Task directions – Only the lines below starting at the one containing "Query: thing at (809, 417)." and ending at the one containing "What supports the window blind at (614, 340)?" belong in the answer, each copied exactly.

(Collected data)
◆ ◆ ◆ ◆

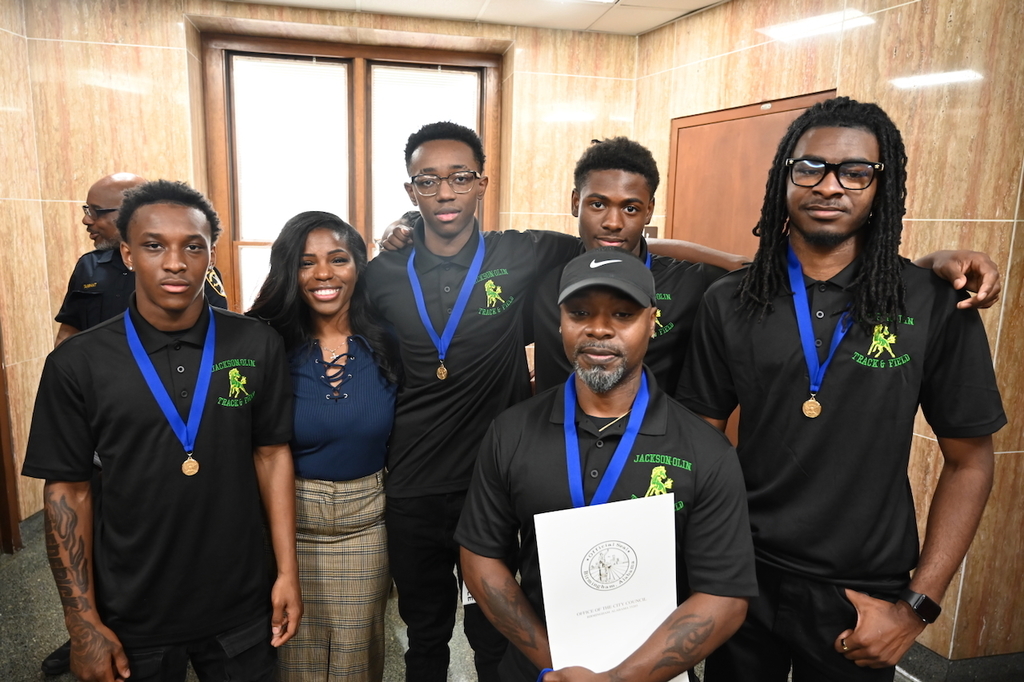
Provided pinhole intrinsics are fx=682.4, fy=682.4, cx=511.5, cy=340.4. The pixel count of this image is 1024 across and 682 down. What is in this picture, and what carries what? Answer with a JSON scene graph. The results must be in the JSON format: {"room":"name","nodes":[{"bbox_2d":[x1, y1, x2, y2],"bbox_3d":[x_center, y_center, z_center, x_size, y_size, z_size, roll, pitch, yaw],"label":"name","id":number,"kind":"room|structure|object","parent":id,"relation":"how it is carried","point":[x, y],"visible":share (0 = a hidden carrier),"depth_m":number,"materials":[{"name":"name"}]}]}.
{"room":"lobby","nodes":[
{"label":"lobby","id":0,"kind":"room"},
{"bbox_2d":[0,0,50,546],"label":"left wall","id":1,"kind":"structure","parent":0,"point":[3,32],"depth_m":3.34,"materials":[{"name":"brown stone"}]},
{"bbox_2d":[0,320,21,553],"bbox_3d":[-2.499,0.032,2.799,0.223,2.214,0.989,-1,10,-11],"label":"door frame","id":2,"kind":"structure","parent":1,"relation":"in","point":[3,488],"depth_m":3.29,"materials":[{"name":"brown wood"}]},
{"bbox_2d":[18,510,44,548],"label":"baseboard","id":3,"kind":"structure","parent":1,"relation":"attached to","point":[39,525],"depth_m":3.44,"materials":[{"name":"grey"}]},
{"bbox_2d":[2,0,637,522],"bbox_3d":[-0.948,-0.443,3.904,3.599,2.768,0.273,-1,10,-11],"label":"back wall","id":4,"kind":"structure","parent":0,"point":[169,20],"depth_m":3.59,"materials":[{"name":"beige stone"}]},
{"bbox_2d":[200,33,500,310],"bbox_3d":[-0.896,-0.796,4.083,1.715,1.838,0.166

◆ ◆ ◆ ◆

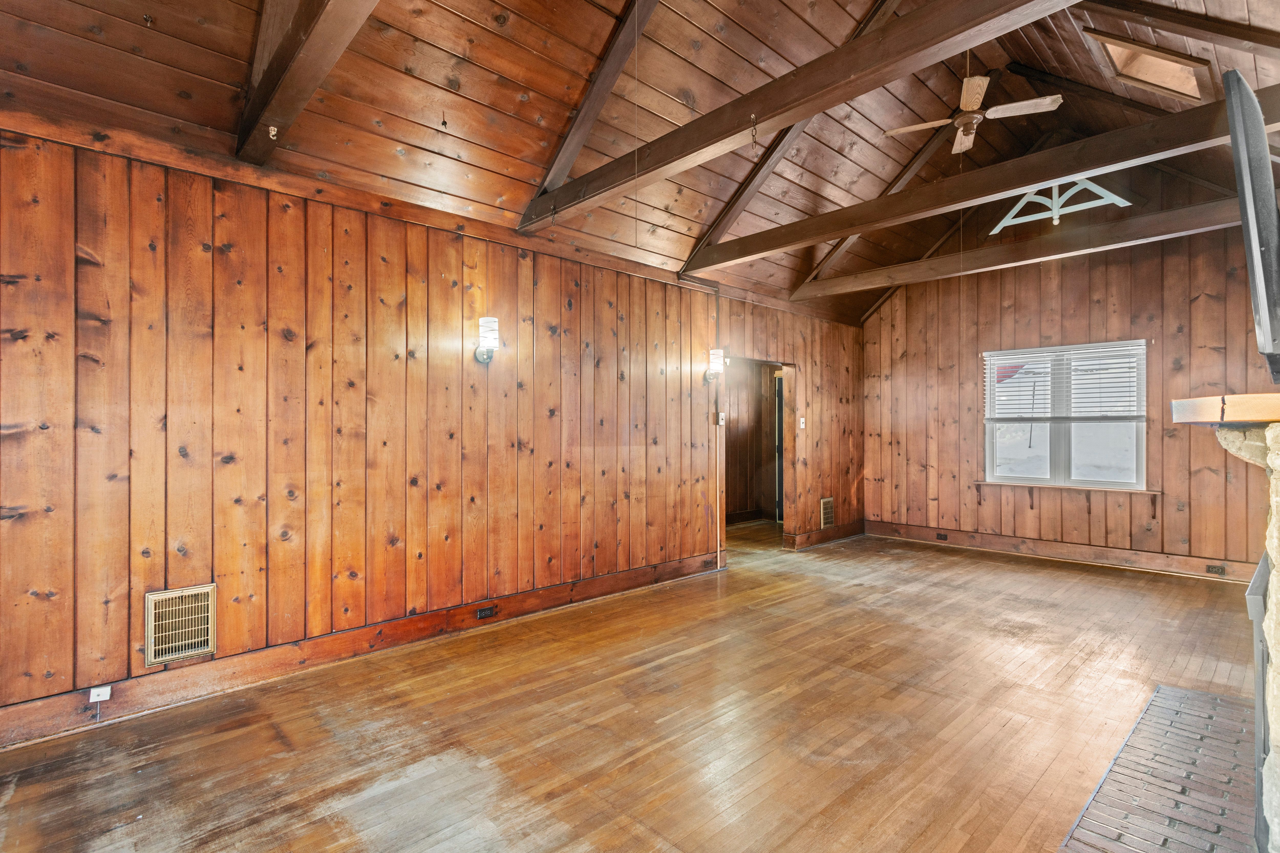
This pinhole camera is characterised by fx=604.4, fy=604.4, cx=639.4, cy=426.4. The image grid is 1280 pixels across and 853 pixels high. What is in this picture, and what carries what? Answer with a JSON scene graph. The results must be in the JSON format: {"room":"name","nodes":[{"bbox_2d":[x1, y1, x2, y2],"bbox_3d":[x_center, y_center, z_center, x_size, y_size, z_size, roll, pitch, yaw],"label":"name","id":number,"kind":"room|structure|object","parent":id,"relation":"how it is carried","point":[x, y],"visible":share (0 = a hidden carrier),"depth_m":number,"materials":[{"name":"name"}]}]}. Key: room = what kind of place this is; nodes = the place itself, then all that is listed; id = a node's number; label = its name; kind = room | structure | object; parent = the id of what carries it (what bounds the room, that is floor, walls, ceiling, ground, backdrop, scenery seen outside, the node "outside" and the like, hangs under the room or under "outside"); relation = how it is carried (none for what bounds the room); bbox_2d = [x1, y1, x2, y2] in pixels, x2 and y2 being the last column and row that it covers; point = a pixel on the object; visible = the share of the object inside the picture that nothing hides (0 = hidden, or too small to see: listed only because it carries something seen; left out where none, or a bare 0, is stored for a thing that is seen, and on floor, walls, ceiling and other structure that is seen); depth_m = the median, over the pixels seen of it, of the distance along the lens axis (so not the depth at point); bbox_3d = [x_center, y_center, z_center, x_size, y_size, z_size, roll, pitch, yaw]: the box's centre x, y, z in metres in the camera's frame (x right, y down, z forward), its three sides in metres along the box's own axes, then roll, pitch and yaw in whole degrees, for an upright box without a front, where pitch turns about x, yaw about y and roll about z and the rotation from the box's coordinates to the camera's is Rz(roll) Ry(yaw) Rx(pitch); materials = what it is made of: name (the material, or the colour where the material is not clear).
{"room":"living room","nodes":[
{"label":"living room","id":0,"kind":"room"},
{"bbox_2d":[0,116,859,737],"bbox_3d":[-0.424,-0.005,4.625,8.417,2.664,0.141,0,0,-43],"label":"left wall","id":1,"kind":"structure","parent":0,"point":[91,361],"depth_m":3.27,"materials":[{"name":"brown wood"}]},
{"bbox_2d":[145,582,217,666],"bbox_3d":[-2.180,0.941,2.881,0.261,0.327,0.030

◆ ◆ ◆ ◆

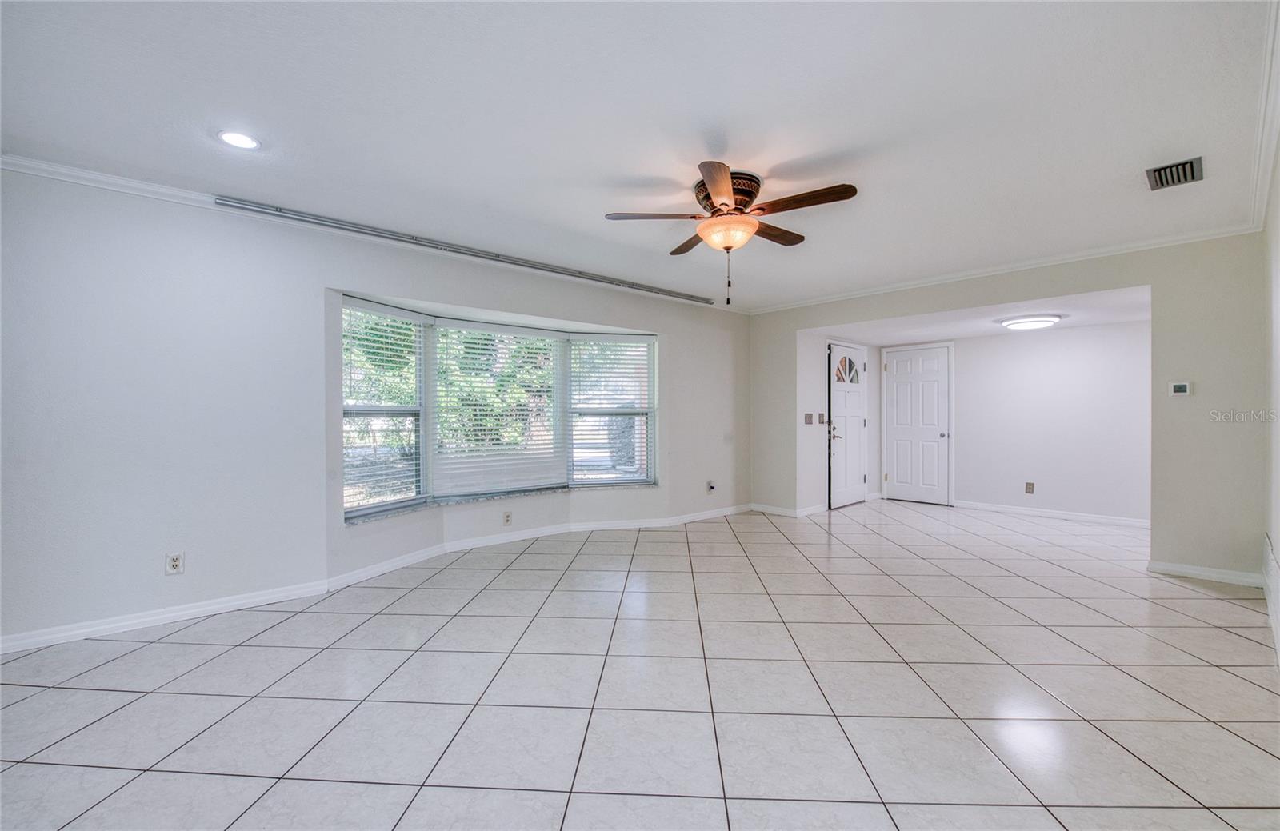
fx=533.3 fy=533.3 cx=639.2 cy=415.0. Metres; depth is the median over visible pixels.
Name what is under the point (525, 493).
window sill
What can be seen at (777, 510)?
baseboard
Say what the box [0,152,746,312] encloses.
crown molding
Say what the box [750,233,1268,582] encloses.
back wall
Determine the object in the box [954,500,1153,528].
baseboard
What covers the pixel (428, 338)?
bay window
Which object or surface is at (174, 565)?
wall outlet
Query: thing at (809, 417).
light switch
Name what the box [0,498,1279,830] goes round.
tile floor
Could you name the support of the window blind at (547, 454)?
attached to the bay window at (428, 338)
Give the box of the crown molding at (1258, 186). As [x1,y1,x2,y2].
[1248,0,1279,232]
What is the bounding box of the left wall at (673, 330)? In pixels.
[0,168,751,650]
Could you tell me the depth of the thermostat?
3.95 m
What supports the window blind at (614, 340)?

◆ ◆ ◆ ◆

Task output –
Query: thing at (809, 417).
light switch
Name what the box [0,498,1279,830] goes round.
tile floor
Could you name the support of the window blind at (547, 454)?
attached to the bay window at (428, 338)
Give the box of the crown molding at (1258, 186). As [x1,y1,x2,y2].
[1248,0,1279,232]
What is the bounding box of the left wall at (673, 330)? In pixels.
[0,168,751,650]
Could you tell me the depth of the thermostat?
3.95 m
What supports the window blind at (614, 340)?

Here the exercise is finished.